‘Photography, A Wonderfully Inadequate Medium’ presents an extensive exhibition by the late American artist and writer Allan Sekula (1951-2013). While the title aims to highlight the medium’s aporias, the show extends across photography, performance, text, and video, contrasting photography’s material mediations with its claim to realism.
To the left of the entrance, a monitor screens ‘Talk Given By Fred Lux’ (1972). Here, Sekula dons a plastic mask to reenact a speech by the manager of the Lux Clock Company, demanding employees reject unionisation. Footage is interrupted by images of factory workers clocking off, and quotations of Marx and Debord. Another video, ‘Reagan Tape’ (1981), echoes this agitative quality, montaging footage of Reagan’s inauguration with excerpts from the president’s past Hollywood career.
Five framed works collectively titled ‘California Stories’ hang nearby. In each, a sequence of photographs unevenly punctuates broad white mounts, like film stills strewn across storyboards. Described by Sekula as ‘dissembled movies’, these photo-essays stand in explicit opposition to the conventions of Hollywood cinema. One work, ‘Vietnamese Village’ (1975/2011), travels to a dusty roadside location used for US military exercises; images of this site return in ‘Cliffhanger’ (1975), this time alongside an alternative constellation of images and a short typed screenplay that details a fictional confrontation between Sekula, Martha Rosler and the police.

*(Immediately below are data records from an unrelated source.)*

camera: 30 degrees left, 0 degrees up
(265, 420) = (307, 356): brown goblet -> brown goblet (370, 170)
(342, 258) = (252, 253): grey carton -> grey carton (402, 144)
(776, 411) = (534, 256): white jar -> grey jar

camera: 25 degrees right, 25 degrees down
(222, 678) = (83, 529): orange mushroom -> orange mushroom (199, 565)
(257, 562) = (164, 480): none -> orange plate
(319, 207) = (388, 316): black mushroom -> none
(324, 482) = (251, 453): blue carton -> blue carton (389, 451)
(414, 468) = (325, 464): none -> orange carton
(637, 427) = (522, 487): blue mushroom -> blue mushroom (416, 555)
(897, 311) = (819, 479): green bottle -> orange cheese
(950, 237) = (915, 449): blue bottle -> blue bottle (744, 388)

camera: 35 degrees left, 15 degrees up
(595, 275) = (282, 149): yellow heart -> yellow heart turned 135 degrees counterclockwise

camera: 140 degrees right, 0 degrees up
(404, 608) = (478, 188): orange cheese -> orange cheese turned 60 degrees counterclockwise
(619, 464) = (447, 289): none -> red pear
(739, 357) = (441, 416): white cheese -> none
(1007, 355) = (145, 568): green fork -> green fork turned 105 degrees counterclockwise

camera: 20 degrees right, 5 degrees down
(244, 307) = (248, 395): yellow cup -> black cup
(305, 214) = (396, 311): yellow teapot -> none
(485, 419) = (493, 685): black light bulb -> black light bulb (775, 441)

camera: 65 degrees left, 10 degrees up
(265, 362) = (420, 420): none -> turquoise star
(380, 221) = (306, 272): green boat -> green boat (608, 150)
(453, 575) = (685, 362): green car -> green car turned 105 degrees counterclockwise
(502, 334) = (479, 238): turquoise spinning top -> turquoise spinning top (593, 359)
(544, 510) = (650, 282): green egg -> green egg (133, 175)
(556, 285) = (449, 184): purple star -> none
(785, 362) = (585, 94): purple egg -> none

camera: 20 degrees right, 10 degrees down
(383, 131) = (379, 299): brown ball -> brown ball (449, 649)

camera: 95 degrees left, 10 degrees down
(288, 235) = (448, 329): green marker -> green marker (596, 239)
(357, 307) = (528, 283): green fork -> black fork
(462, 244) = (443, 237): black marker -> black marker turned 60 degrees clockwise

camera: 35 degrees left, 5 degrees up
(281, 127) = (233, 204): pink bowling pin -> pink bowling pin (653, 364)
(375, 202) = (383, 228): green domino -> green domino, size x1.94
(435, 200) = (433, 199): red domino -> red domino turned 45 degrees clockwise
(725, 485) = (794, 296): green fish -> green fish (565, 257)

The inclusion of these, and other early works, provides a necessary corrective to the casual classification of Sekula’s corpus as straightforward ‘documentary practice’. The exhibition booklet further disrupts such characterisation. Sekula’s project is framed as one that not only avoids crude naturalistic claims for the objectivity of the documentary image, but one that also seeks to resist the overblown reduction of images to ‘simulacra’, shorn of any indexical quality.
Instead, Sekula’s work reveals the inherently social quality of the documentary image, as that which is not objective, but nonetheless critically realistic. This is most directly articulated in ‘Fish Story’, Sekula’s best-known project. Between 1989-95, Sekula travelled the ‘forgotten space’ of oceanic trade, documenting commodity distribution across container ports: labour at a post-Soviet moment when some proclaimed the advent of a ‘weightless world.’
While such themes are revisited in Sekula’s meandering three-hour film essay ‘The Lottery of the Sea’ (2006), ‘Fish Story’ is exemplary in that it follows no singular classificatory mode; instead, the itinerant subject matter is embodied by the work’s distribution across multiple documentary forms: as a book, photo-essays, and slideshows.
Versions of three chapters are exhibited here. Upstairs in ‘Dismal Science’ (1989/92), an automated slide carousel metes out images of British industrial ports, shipping-container-by-shipping-container. Downstairs, the photographic series ‘Loaves and Fishes’ (1993) is scattered across the wall: a man welds in Potsdam; a Baltic factory lies derelict. As the effects of global trade are exposed on a local or bodily scale, some scenes feel intimate, contemplative; others feel colder, more distant. While each discrete image encapsulates a microcosm of global capitalistic relations, the work resists reduction to an exercise in cognitive mapping. Instead, the images’ disjuncture highlights their partiality, their ostensible disconnection projecting the further unseen reach of global supply chains.
Curator Marie Muracciole’s astute decision to avoid framing the exhibition within the language of the ‘retrospective’ circumnavigates totalising or exhaustive claims. As ‘Fish Story’ only describes part of the global shipping industry, so these three chapters only represent part of the whole. While these depictions are inevitably partial and inadequate, they not only chart the contours of global capital, but together outline a critical practice of comprehending and resisting this violence.